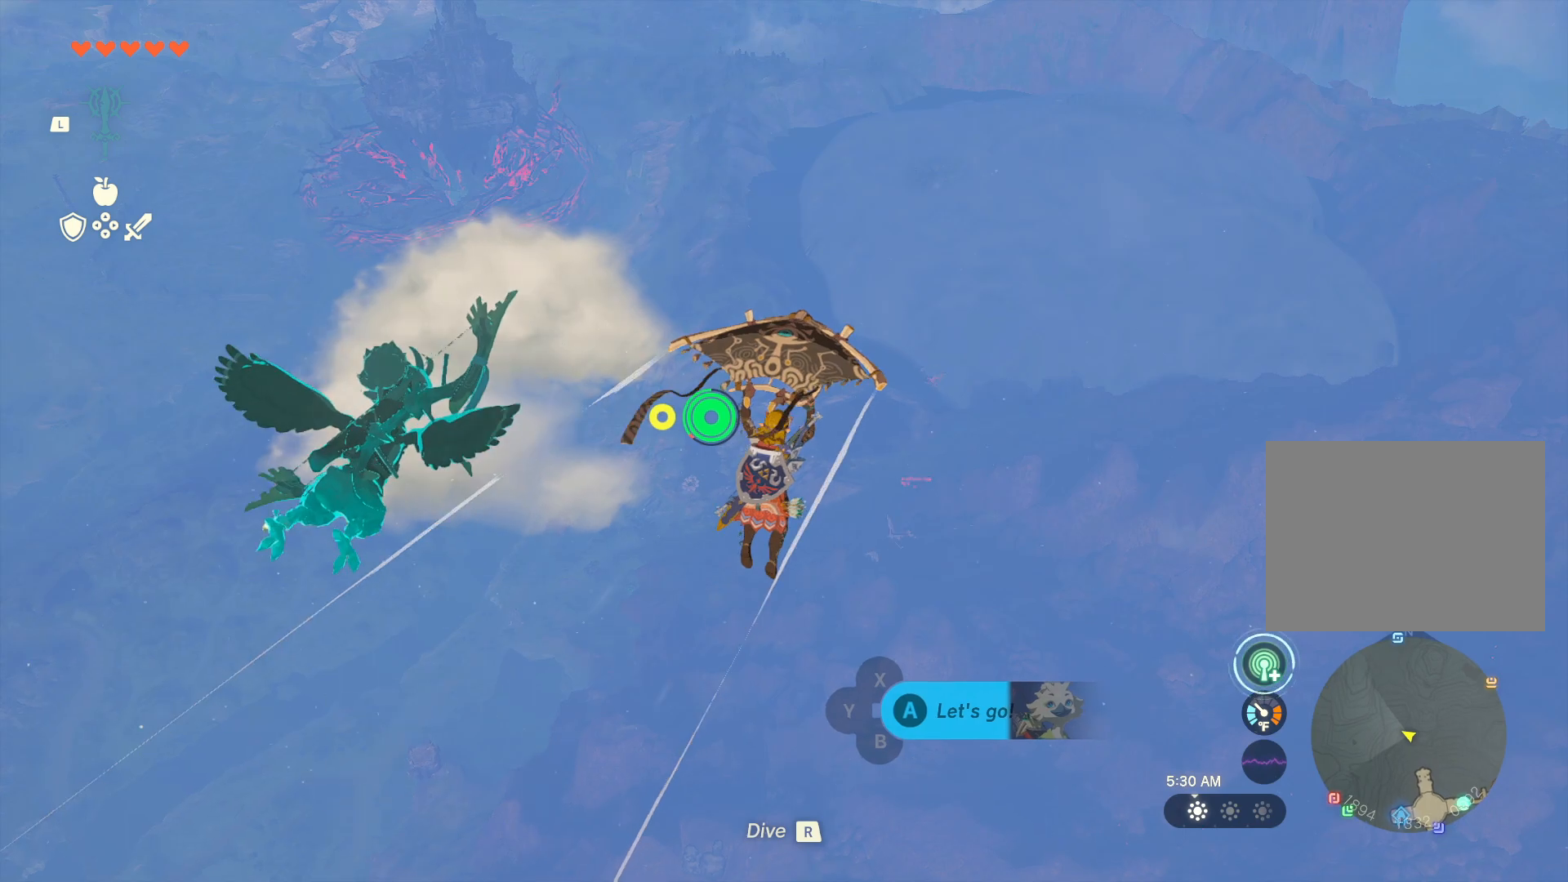
{"buttons": [], "left_stick": "up", "right_stick": "center", "events": []}
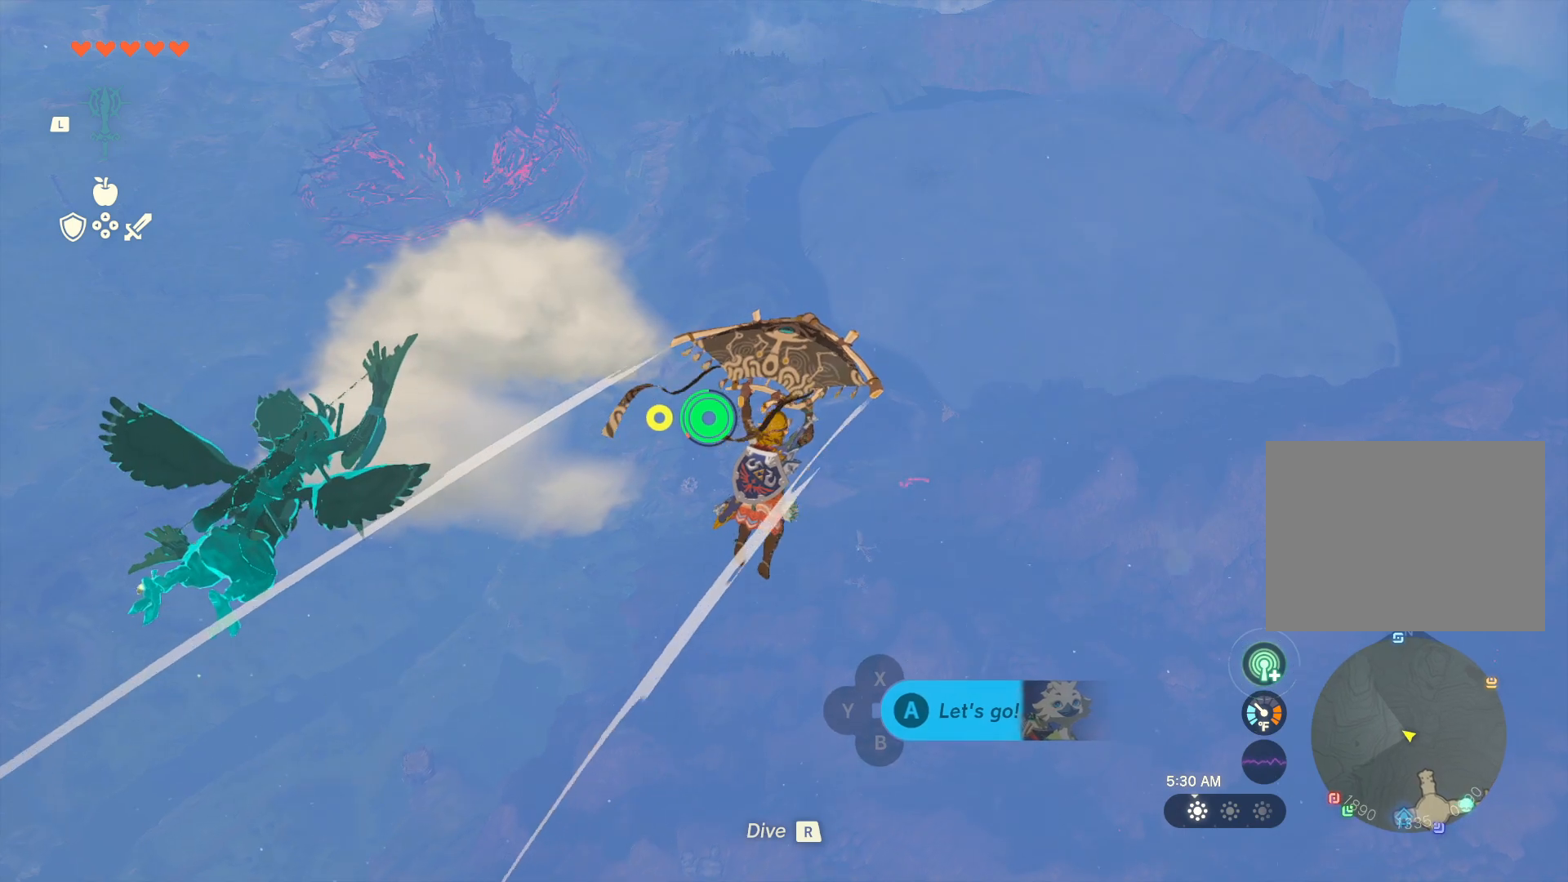
{"buttons": [], "left_stick": "up", "right_stick": "center", "events": [[167, "right_stick", "down"], [300, "right_stick", "center"]]}
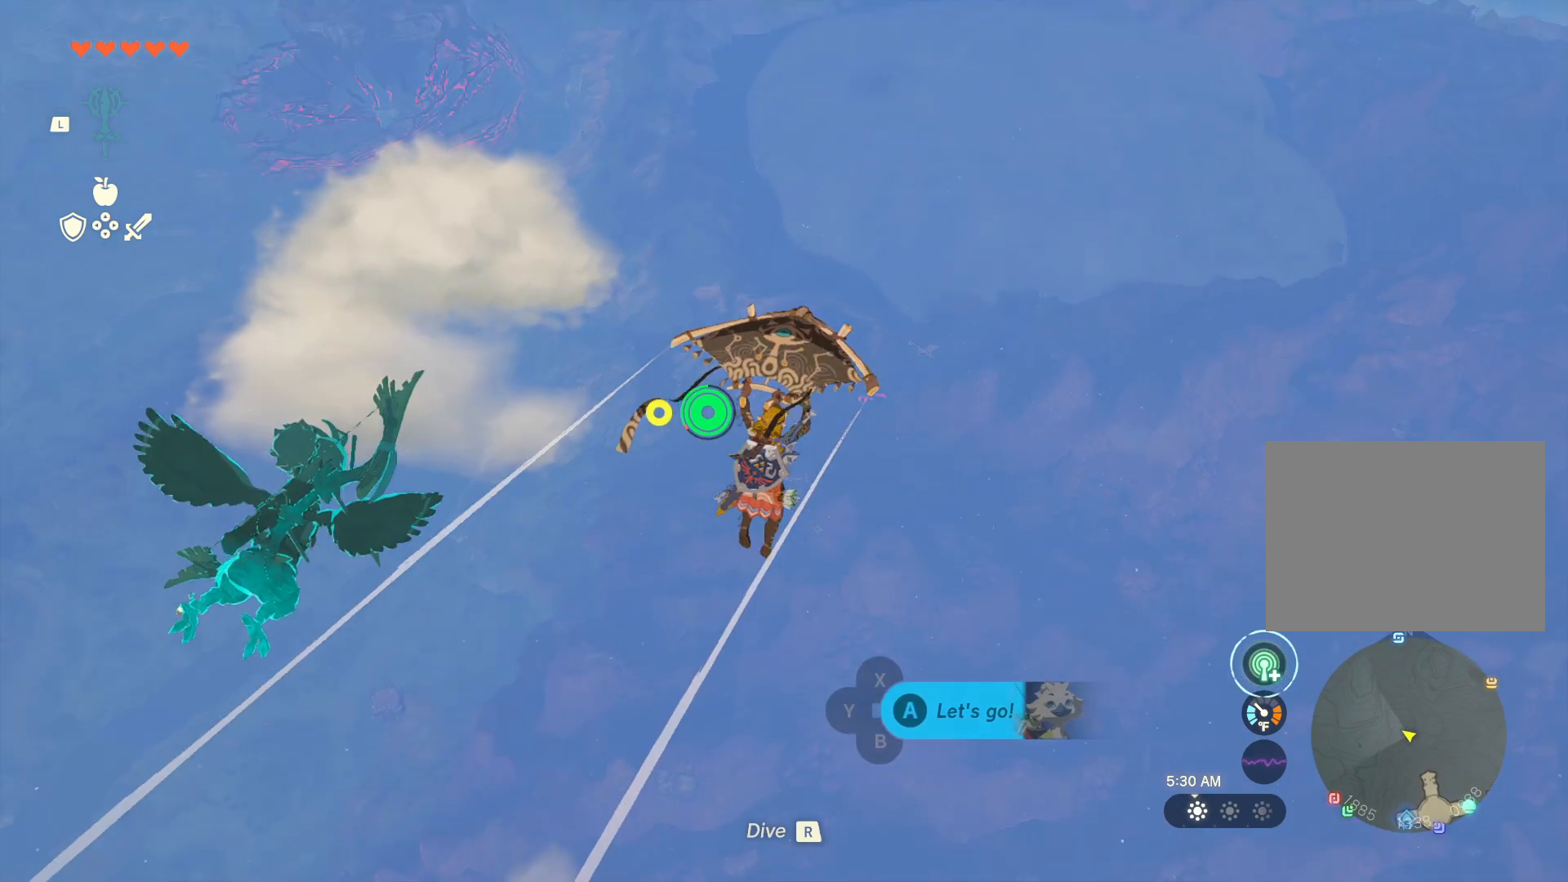
{"buttons": [], "left_stick": "up", "right_stick": "center", "events": []}
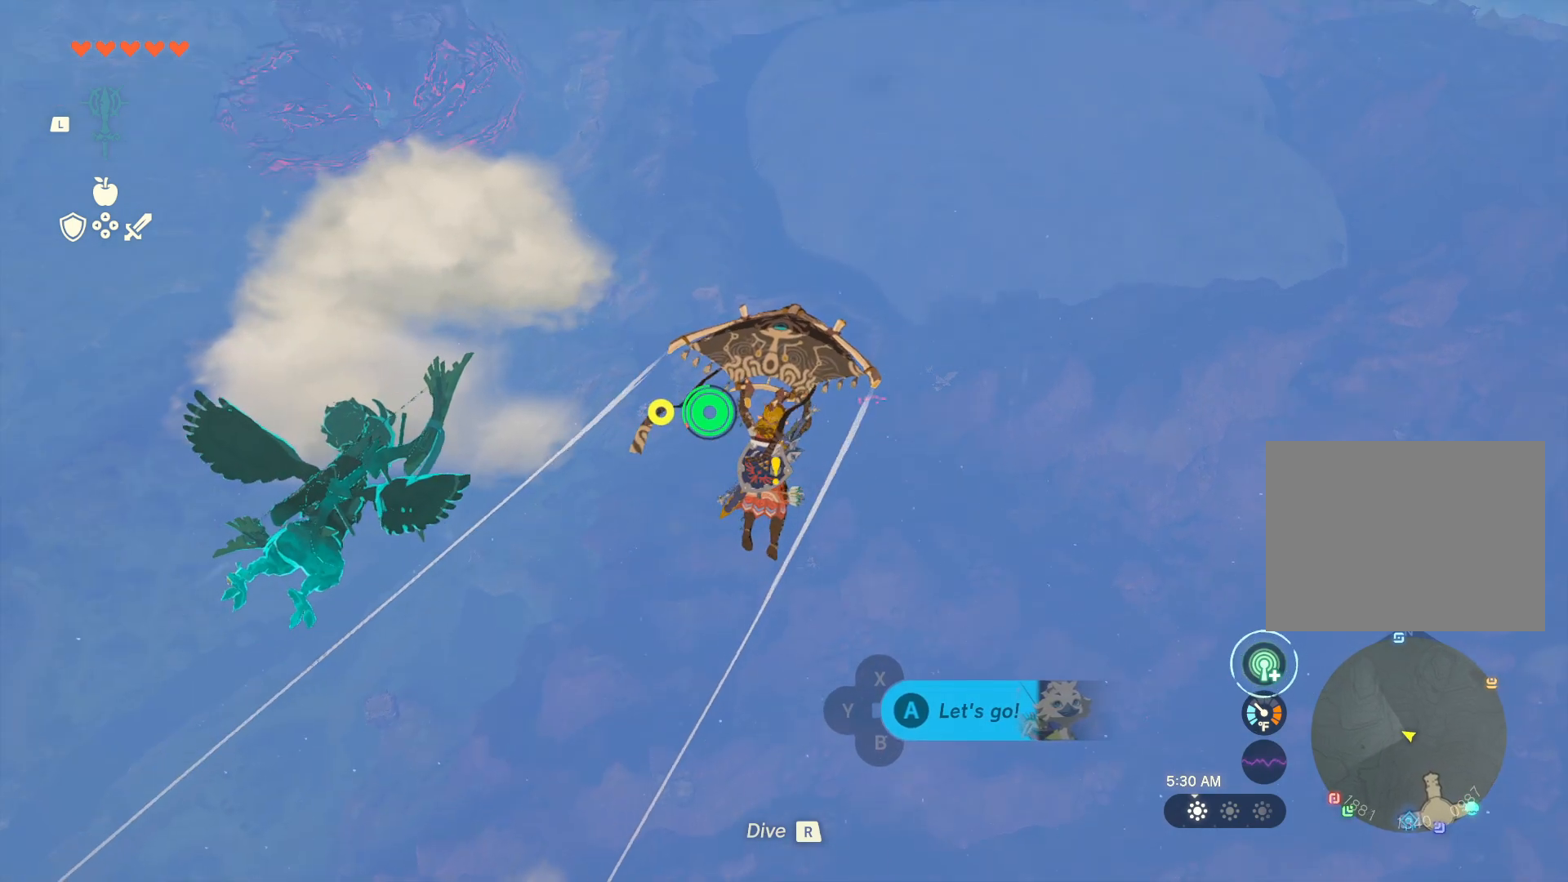
{"buttons": [], "left_stick": "up", "right_stick": "center", "events": []}
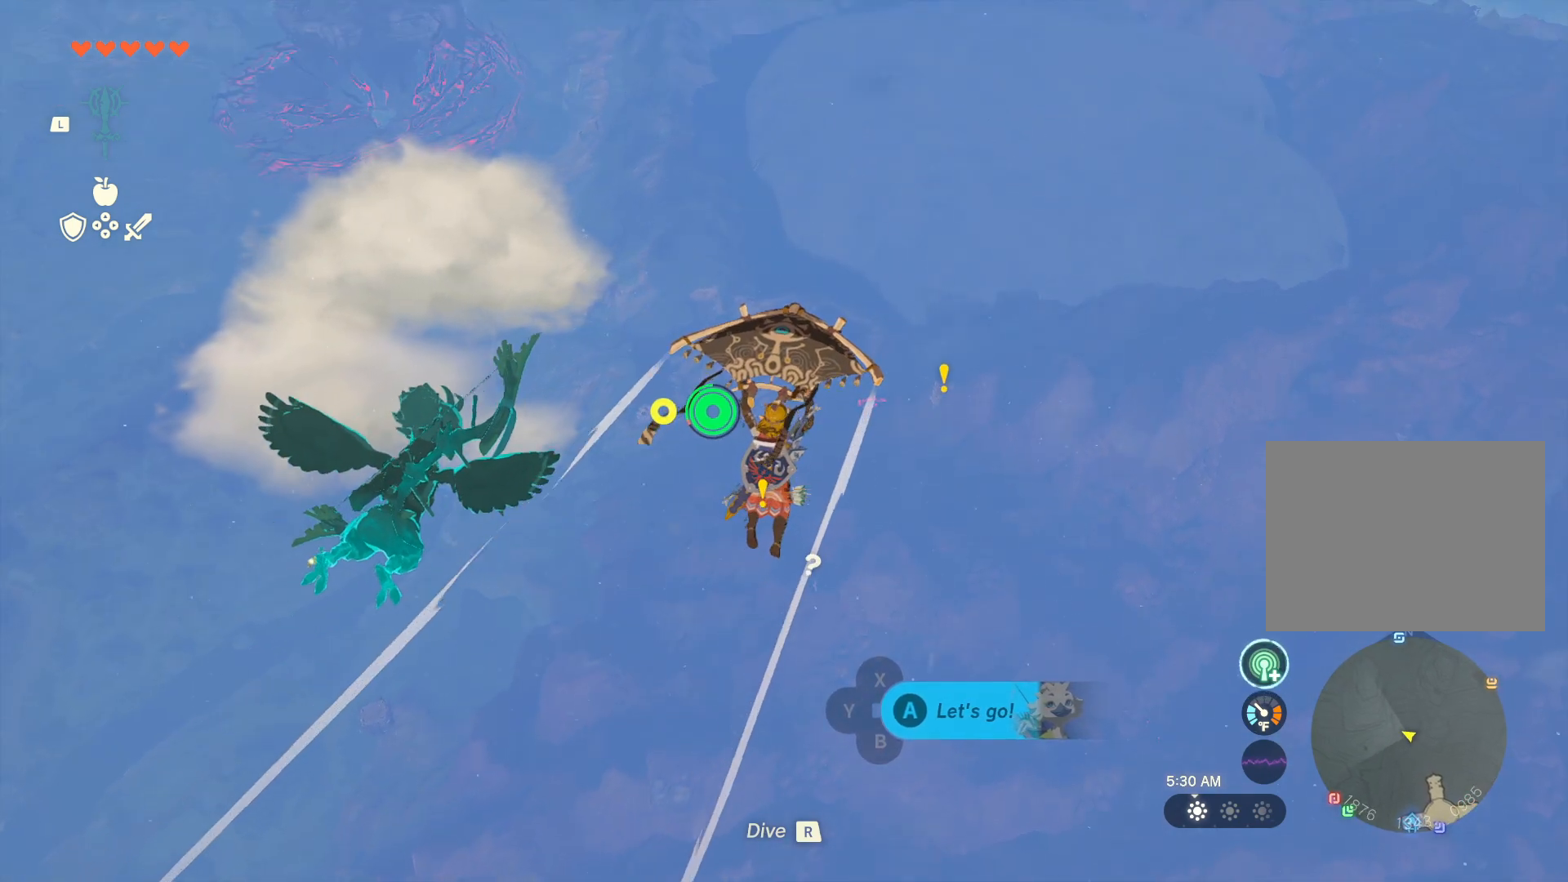
{"buttons": [], "left_stick": "up", "right_stick": "center", "events": []}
....................
● **REQUIRED ACTION**:
What is needed is a word-for-word copy of the records above, excluding pictures.

● **YOUR RESPONSE**:
{"buttons": [], "left_stick": "up", "right_stick": "center", "events": []}
{"buttons": [], "left_stick": "up", "right_stick": "center", "events": [[167, "right_stick", "down"], [300, "right_stick", "center"]]}
{"buttons": [], "left_stick": "up", "right_stick": "center", "events": []}
{"buttons": [], "left_stick": "up", "right_stick": "center", "events": []}
{"buttons": [], "left_stick": "up", "right_stick": "center", "events": []}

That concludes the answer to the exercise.